Temperature or energy chaining is applied in heating systems where hydraulic designs allow for return loops and serial heaters.
The temperature chaining principle is also used in refrigeration systems which adopt cascading circuits.
The Amsterdam Economic Board has presented the 4th generation of district heating networks which will adopt thermal cascading to increase flexibility and to make the district networks future proof.
Within datacentres, the traditional approach towards the critical IT load is cooling. Temperature chaining works on the basic premise that the IT is a heating source. To harvest this heat, liquid cooling is used, which allows the application of hydraulic heating designs to the datacentre.
Introducing water into the datacentre whitespace is most beneficial within a purpose-built set-up. This means that the focus for the design of the datacentre must be on absorbing all the thermal energy with water. This calls for a hybrid environment in which different liquid based technologies are co-existing to allow for the full range of datacentre and platform services, regardless of the type of datacentre.
The adoption of liquid cooled IT in datacentres allows for more effective utilisation or reduction of the datacentre footprint. This means that an existing facility can be better utilised to allow for more IT.

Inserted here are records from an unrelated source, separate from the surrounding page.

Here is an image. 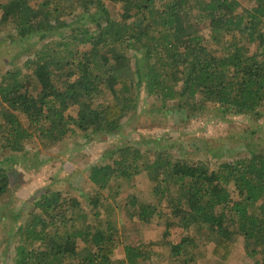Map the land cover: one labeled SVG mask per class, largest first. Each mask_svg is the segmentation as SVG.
<instances>
[{"label": "trees", "instance_id": "obj_1", "mask_svg": "<svg viewBox=\"0 0 264 264\" xmlns=\"http://www.w3.org/2000/svg\"><path fill=\"white\" fill-rule=\"evenodd\" d=\"M248 2L244 9L240 0H112L122 7L116 13L106 0L0 3L18 45L35 47L0 75V201L11 191L14 167L37 171L46 161L40 151L71 136L120 131L142 95L187 119L207 116L208 124L228 115L259 119L264 0ZM137 145L110 149L90 167L87 207L62 191L35 198L14 235L15 264H147L141 246H124L118 260L116 226L102 218L119 180L140 175L155 182V197L193 232L173 246L177 264L199 261L198 240L228 262L239 239L247 256L264 264V154L211 168L169 152L152 158V149ZM128 202L141 225L166 216L156 204L133 196Z\"/></svg>", "mask_w": 264, "mask_h": 264}, {"label": "rangeland", "instance_id": "obj_2", "mask_svg": "<svg viewBox=\"0 0 264 264\" xmlns=\"http://www.w3.org/2000/svg\"><path fill=\"white\" fill-rule=\"evenodd\" d=\"M244 9L250 8L248 0H240ZM5 0H0L4 3ZM113 12H122L120 4L106 0ZM0 11V75L21 64L22 54L34 51L28 44L18 45L19 40L1 20ZM209 39L210 29L202 31ZM140 96L138 108L122 123L120 131L108 135L97 134L93 138L71 136L60 146L40 151L45 163L39 170L25 175L19 167L11 170L12 187L8 196L0 201V264H15V233L25 223L31 212L32 202L44 192L62 191L77 196L87 207L88 194L94 192L88 181L90 167L103 162L106 152L119 146L138 144V147L169 152L184 160H197L214 168L221 162H229L253 154H264V111L259 119L250 116L228 115L224 120L208 124L207 116L187 119L170 106L162 107L154 98ZM38 147L33 144L32 148ZM33 154V152H31ZM115 199L102 209V218L113 222L115 233L122 245L117 253L118 260H124L126 245L141 246L147 253V264H177L173 246L180 244L193 232L184 229L172 210L155 197V182L140 175L132 181L119 180ZM105 197L107 193L104 192ZM133 196L148 204H156L165 218L162 222L154 219L150 224L141 225L128 212V201ZM237 194L235 193V199ZM202 256L195 264H259L257 258L247 256L245 243L239 239L228 262H219L212 257L214 245L197 241ZM196 253V252H195Z\"/></svg>", "mask_w": 264, "mask_h": 264}]
</instances>
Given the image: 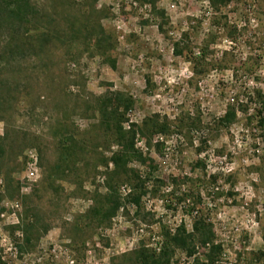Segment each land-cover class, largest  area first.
I'll list each match as a JSON object with an SVG mask.
<instances>
[{
  "label": "rangeland",
  "instance_id": "1",
  "mask_svg": "<svg viewBox=\"0 0 264 264\" xmlns=\"http://www.w3.org/2000/svg\"><path fill=\"white\" fill-rule=\"evenodd\" d=\"M65 1L28 0L14 23L16 42L34 27L31 39L50 29L51 43L41 55L25 45L2 70L19 89L0 113V138L7 134L0 154L3 264H130L126 256L141 243L159 247L161 228L191 233L200 217L223 248L216 264H264V111L254 96L264 95V0ZM92 9L93 24L114 47L107 56L88 32L64 31ZM5 17L0 2V53L11 39ZM176 43L183 56H175ZM188 51L203 52L201 73ZM112 92L135 102L129 123L153 114L183 122L149 141L137 135L145 163L129 166L146 182L139 215L128 202L132 186L118 182L122 207L97 226L83 215L108 192L113 165L100 159L118 147L107 145L96 119L83 116L86 102ZM229 110L232 124L217 125ZM61 123L84 141L85 153L50 176ZM156 180L163 185L153 197ZM170 264L195 262L179 250Z\"/></svg>",
  "mask_w": 264,
  "mask_h": 264
},
{
  "label": "trees",
  "instance_id": "2",
  "mask_svg": "<svg viewBox=\"0 0 264 264\" xmlns=\"http://www.w3.org/2000/svg\"><path fill=\"white\" fill-rule=\"evenodd\" d=\"M225 1L228 0H210V3L216 5L219 2ZM0 2L3 5V11L6 15L5 19L7 20L5 22L9 24L11 35V39L3 46L0 53V62H2V64L0 63V113H4L6 112V104L16 100V97H18L19 89L11 79L3 77L2 70L4 71L12 61H15L14 55L18 52L21 53L25 45L35 49L40 55L43 54L51 43L53 31L45 29L33 40L28 34L31 30L37 32L38 29L30 27L26 30L25 41L17 43L14 37L17 32L14 28V23L16 19H21V16L27 11L29 2L28 0H0ZM66 4L70 5L71 2L69 0L63 2L64 6ZM64 9L63 7L62 14H64ZM93 9L91 10L92 12L83 14L82 18H73L68 26L69 29L66 27L64 31H68V33L70 31L76 32L77 30L88 32L94 38L95 49L102 55L107 56L114 47L110 42L107 31L98 22L93 24ZM26 25L28 27V24ZM65 34L66 32H64ZM184 50L185 48L179 43L173 46L175 56H183ZM202 53L196 56L191 51H188L187 54L189 55L187 59L193 64L194 71L197 74L201 73L198 71V67L200 66L201 59H204V54ZM63 93L66 94L64 91ZM254 96L261 107L260 109L264 111V95L261 92H256ZM89 101L92 102V100ZM93 101L91 104L86 102V110L83 117L96 119L97 127L105 135L104 141L107 145L113 142L118 147V150L109 160L104 157L100 159V163L105 166H108L109 162L113 165L109 173V181L107 182L108 192L102 196H98L95 204L83 215V218L87 222L100 226L107 224L122 207L117 196L116 183L118 182L128 183L132 186L133 190L128 194V202L136 207V215H139L142 198L147 194L145 188L146 182L129 166L134 161L145 163V160L135 148L137 135L149 141L156 135L171 134L173 132L172 127L181 130L180 124L183 120L171 123L166 117L153 114L146 116L140 124L129 123L126 114L134 107L135 102L132 98L121 92L108 93L95 98ZM234 117L233 111L229 110L216 123L224 128H228L232 124ZM125 124H128L127 129L124 128ZM56 133L61 138L58 157L59 164H55L54 170L50 172V176H53L57 172L64 173L70 167L69 165H75L76 162L81 161L78 156L85 153L84 141H81L79 144L65 123H61ZM5 138H7V134L0 138V154L3 153V141ZM155 182L156 184L150 190V194L153 197L157 195L158 188L163 185V182L160 180H156ZM161 239L162 241L157 249L141 243L137 249L126 256V259L130 261V264H170L177 251L180 250L185 252L188 258L193 259L195 264H216L220 261L223 253L221 244L215 242V234L212 227L205 222L203 217L194 220L191 233L180 227L172 235L169 231L161 228ZM26 241L29 242L27 234ZM0 264H3L1 255Z\"/></svg>",
  "mask_w": 264,
  "mask_h": 264
},
{
  "label": "built area",
  "instance_id": "3",
  "mask_svg": "<svg viewBox=\"0 0 264 264\" xmlns=\"http://www.w3.org/2000/svg\"><path fill=\"white\" fill-rule=\"evenodd\" d=\"M36 164V158H33V163H32V165H35ZM33 174V173H32ZM31 174V175H32ZM17 207V206H16Z\"/></svg>",
  "mask_w": 264,
  "mask_h": 264
}]
</instances>
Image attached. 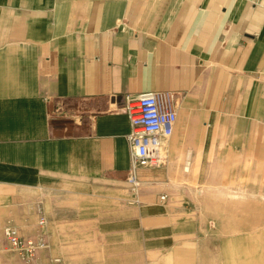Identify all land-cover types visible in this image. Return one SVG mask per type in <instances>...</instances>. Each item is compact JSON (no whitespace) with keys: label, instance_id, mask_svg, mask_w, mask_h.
Masks as SVG:
<instances>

The higher heat capacity of liquids allows for more dense IT environments and higher IT capacity. With most liquid technologies, the IT itself becomes more efficient. This is caused by the reduced or eliminated dependence on air handling within the IT chassis. Individual components are cooled more effectively and can therefore be used with higher amounts of energy and closer to each other. When liquid penetrates the IT space, internal fans are reduced or completely eliminated which saves energy. This also reduces the emergency power requirements within the facility.